The United States dollar at the parallel market increased in value on Monday, Febuary 23 with traders quote at N1,375/$ as the new selling exchange rate.

The new rate is a slight depreciation for the naira when compared to N1,343 a dollar market closed on Friday, February 20, 2026.

Abdulahhi, a forex dealer, told Legit.ng that the new exchange rate follows renew demand in the market.

“I am currently selling dollars at N1,375/$1 and buying at N1,355/$1. The pound is trading at N1,845 to sell and N1,805 to buy, while the euro is also moving steadily in the market.

“It seems this week the dollar will return to over N1,400. I have been getting a lot of request.”

The fall of the naira comes as BDC operators continue to face difficulties in accessing dollars from commercial banks.

BDCs can get dollar

The apex bank had previously issued a circular allowing licensed BDCs to access foreign exchange through authorised dealers at the prevailing market rate.
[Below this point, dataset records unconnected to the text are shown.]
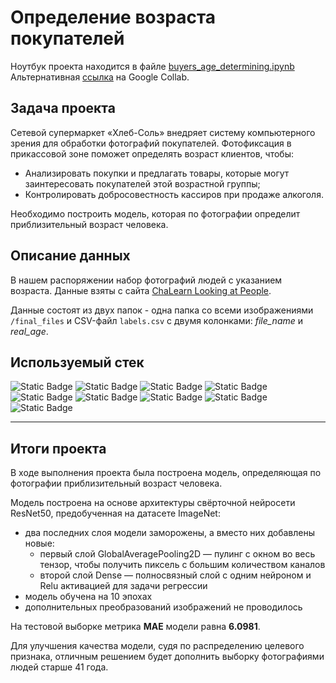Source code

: # Определение возраста покупателей
Ноутбук проекта находится в файле [buyers_age_determining.ipynb](https://github.com/ArtemV0ronin/buyers_age_determining/blob/main/buyers_age_determining.ipynb)  
Альтернативная [ссылка](https://colab.research.google.com/drive/10tJBwQCCBJ6S1Wsp2cQJ3VWd1zQLViYz#offline=true&sandboxMode=true) на Google Collab.


## Задача проекта
Сетевой супермаркет «Хлеб-Соль» внедряет систему компьютерного зрения для обработки фотографий покупателей. Фотофиксация в прикассовой зоне поможет определять возраст клиентов, чтобы:
- Анализировать покупки и предлагать товары, которые могут заинтересовать покупателей этой возрастной группы;
- Контролировать добросовестность кассиров при продаже алкоголя.

Необходимо построить модель, которая по фотографии определит приблизительный возраст человека.


## Описание данных
В нашем распоряжении набор фотографий людей с указанием возраста. 
Данные взяты с сайта <a href = "https://chalearnlap.cvc.uab.cat/dataset/26/description/">ChaLearn Looking at People</a>.

Данные состоят из двух папок - одна папка со всеми изображениями `/final_files` и CSV-файл `labels.csv` с двумя колонками: *file_name* и *real_age*. 


## Используемый стек
![Static Badge](https://img.shields.io/badge/tensorflow-red)
![Static Badge](https://img.shields.io/badge/keras-red)
![Static Badge](https://img.shields.io/badge/ResNet50-red)
![Static Badge](https://img.shields.io/badge/ImageDataGenerator-red)
![Static Badge](https://img.shields.io/badge/Adam-red)
![Static Badge](https://img.shields.io/badge/pandas-red)
![Static Badge](https://img.shields.io/badge/numpy-red)
![Static Badge](https://img.shields.io/badge/matplotlib-red)
![Static Badge](https://img.shields.io/badge/seaborn-red)

---
## Итоги проекта
В ходе выполнения проекта была построена модель, определяющая по фотографии приблизительный возраст человека. 

Модель построена на основе архитектуры свёрточной нейросети ResNet50, предобученная на датасете ImageNet:

- два последних слоя модели заморожены, а вместо них добавлены новые:
    - первый слой GlobalAveragePooling2D — пулинг с окном во весь тензор, чтобы получить пиксель с большим количеством каналов
    - второй слой Dense — полносвязный слой с одним нейроном и Relu активацией для задачи регрессии
- модель обучена на 10 эпохах
- дополнительных преобразований изображений не проводилось

На тестовой выборке метрика **MAE** модели равна **6.0981**.

Для улучшения качества модели, судя по распределению целевого признака, отличным решением будет дополнить выборку фотографиями людей старше 41 года.
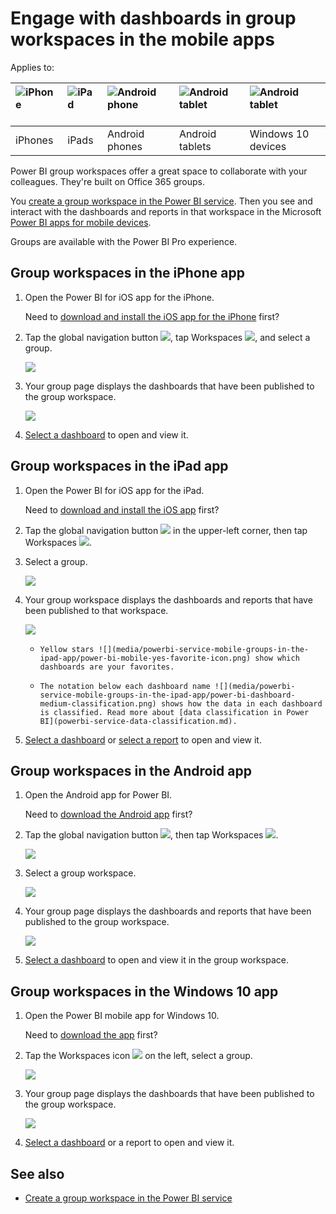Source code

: <properties 
   pageTitle="Engage with dashboards in group workspaces in the mobile apps"
   description="Power BI group workspaces are built on Office 365 groups. Read about viewing and interacting with dashboards in the Power BI mobile apps."
   services="powerbi" 
   documentationCenter="" 
   authors="maggiesMSFT" 
   manager="erikre" 
   backup=""
   editor=""
   tags=""
   qualityFocus="no"
   qualityDate=""/>
 
<tags
   ms.service="powerbi"
   ms.devlang="NA"
   ms.topic="article"
   ms.tgt_pltfrm="NA"
   ms.workload="powerbi"
   ms.date="02/06/2017"
   ms.author="maggies"/>

# Engage with dashboards in group workspaces in the mobile apps

Applies to:

| ![iPhone](media/powerbi-service-mobile-groups-in-the-ipad-app/iphone-logo-50-px.png) | ![iPad](media/powerbi-service-mobile-groups-in-the-ipad-app/ipad-logo-50-px.png) | ![Android phone](media/powerbi-service-mobile-groups-in-the-ipad-app/android-phone-logo-50-px.png) | ![Android tablet](media/powerbi-service-mobile-groups-in-the-ipad-app/android-tablet-logo-50-px.png) | ![Android tablet](media/powerbi-service-mobile-groups-in-the-ipad-app/win-10-logo-50-px.png) |
|:------------------------|:----------------------------|:----------------------------|:----------------------------------------|:-----------------|
| iPhones | iPads | Android phones | Android tablets | Windows 10 devices |


Power BI group workspaces offer a great space to collaborate with your colleagues. They're built on Office 365 groups.

You [create a group workspace in the Power BI service](powerbi-service-create-a-group-in-power-bi.md). Then you see and interact with the dashboards and reports in that workspace in the Microsoft [Power BI apps for mobile devices](powerbi-power-bi-apps-for-mobile-devices.md). 

Groups are available with the Power BI Pro experience.

## Group workspaces in the iPhone app
1.  Open the Power BI for iOS app for the iPhone. 

    Need to [download and install the iOS app for the iPhone](http://go.microsoft.com/fwlink/?LinkId=522062) first?

2.  Tap the global navigation button ![](media/powerbi-service-mobile-groups-in-the-ipad-app/power-bi-iphone-global-nav-button.png), tap Workspaces ![](media/powerbi-service-mobile-groups-in-the-ipad-app/power-bi-iphone-workspaces-icon-lc.png), and select a group. 
 
    ![](media/powerbi-service-mobile-groups-in-the-ipad-app/power-bi-iphone-workspaces.png)

3.  Your group page displays the dashboards that have been published to the group workspace.  

    ![](media/powerbi-service-mobile-groups-in-the-ipad-app/power-bi-iphone-groups-dashboards.png)

4.  [Select a dashboard](powerbi-mobile-dashboards-in-the-iphone-app.md) to open and view it.


## Group workspaces in the iPad app

1.  Open the Power BI for iOS app for the iPad. 

    Need to [download and install the iOS app](http://go.microsoft.com/fwlink/?LinkId=522062) first?

2.  Tap the global navigation button ![](media/powerbi-service-mobile-groups-in-the-ipad-app/power-bi-iphone-global-nav-button.png) in the upper-left corner, then tap Workspaces ![](media/powerbi-service-mobile-groups-in-the-ipad-app/power-bi-iphone-workspaces-icon-lc.png).

3.  Select a group.

    ![](media/powerbi-service-mobile-groups-in-the-ipad-app/power-bi-ipad-workspaces.png)

4.  Your group workspace displays the dashboards and reports that have been published to that workspace.

    ![](media/powerbi-service-mobile-groups-in-the-ipad-app/power-bi-ipad-workspace-dashboards.png)

     -     Yellow stars ![](media/powerbi-service-mobile-groups-in-the-ipad-app/power-bi-mobile-yes-favorite-icon.png) show which dashboards are your favorites. 

     -     The notation below each dashboard name ![](media/powerbi-service-mobile-groups-in-the-ipad-app/power-bi-dashboard-medium-classification.png) shows how the data in each dashboard is classified. Read more about [data classification in Power BI](powerbi-service-data-classification.md).


5.  [Select a dashboard](powerbi-mobile-dashboards-on-the-ipad-app.md) or [select a report](powerbi-mobile-reports-on-the-ipad-app.md) to open and view it.

## Group workspaces in the Android app 

1.  Open the Android app for Power BI.

    Need to [download the Android app](http://go.microsoft.com/fwlink/?LinkID=544867) first?

2.  Tap the global navigation button ![](media/powerbi-service-mobile-groups-in-the-ipad-app/power-bi-android-options-icon.png), then tap Workspaces ![](media/powerbi-service-mobile-groups-in-the-ipad-app/power-bi-android-workspaces-icon.png).  

    ![](media/powerbi-service-mobile-groups-in-the-ipad-app/power-bi-android-workspaces.png)

3.  Select a group workspace.

    ![](media/powerbi-service-mobile-groups-in-the-ipad-app/power-bi-android-workspaces-space.png)

4.  Your group page displays the dashboards and reports that have been published to the group workspace.  

    ![](media/powerbi-service-mobile-groups-in-the-ipad-app/power-bi-android-groups-dashboards.png)

4.  [Select a dashboard](powerbi-mobile-dashboards-in-the-android-app.md) to open and view it in the group workspace.  


## Group workspaces in the Windows 10 app

1.  Open the Power BI mobile app for Windows 10.

    Need to [download the app](http://go.microsoft.com/fwlink/?LinkID=526478) first?

2.  Tap the Workspaces icon ![](media/powerbi-service-mobile-groups-in-the-ipad-app/power-bi-iphone-workspaces-icon-lc.png) on the left, select a group.  

    ![](media/powerbi-service-mobile-groups-in-the-ipad-app/power-bi-windows-10-workspace-home.png)

3.  Your group page displays the dashboards that have been published to the group workspace.  

    ![](media/powerbi-service-mobile-groups-in-the-ipad-app/power-bi-windows-10-workspace.png)

4.  [Select a dashboard](powerbi-mobile-dashboards-in-the-win10phone-app.md) or a report to open and view it.  


## See also
- [Create a group workspace in the Power BI service](powerbi-service-create-a-group-in-power-bi.md)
Under the directive, each BDC is permitted to purchase up to $150,000 weekly, subject to Know Your Customer (KYC) requirements and due diligence checks, Punch reports.

Leadership reported that despite a policy announcement, some operators disclosed that no transactions have been completed under the new arrangement.

A BDC operator, who requested anonymity, said the directive remains largely unimplemented. According to him, the circular provides that disbursements will be made through settlement accounts, a provision that has raised operational concerns.

He questioned the feasibility of seamless, real-time transfers between domiciliary accounts across different banks, noting that such infrastructure may not yet be fully in place.

The operator added that while commercial banks appear supportive of the policy, many are still developing internal processes to align with the CBN’s directive.

He explained that BDCs are required to submit bid orders through their banks, which would then access the market on their behalf.

Naira in the official market

Meanwhile, in the Nigerian Foreign Exchange Market (NAFEM), the naira closed against the US dollar on Friday, February 20 at N1,346.32/$1 from N1,341.35/$1 a day earlier.

At the GTBank FX desk, the naira weakened by N7 against the dollar to quote N1,356/$1.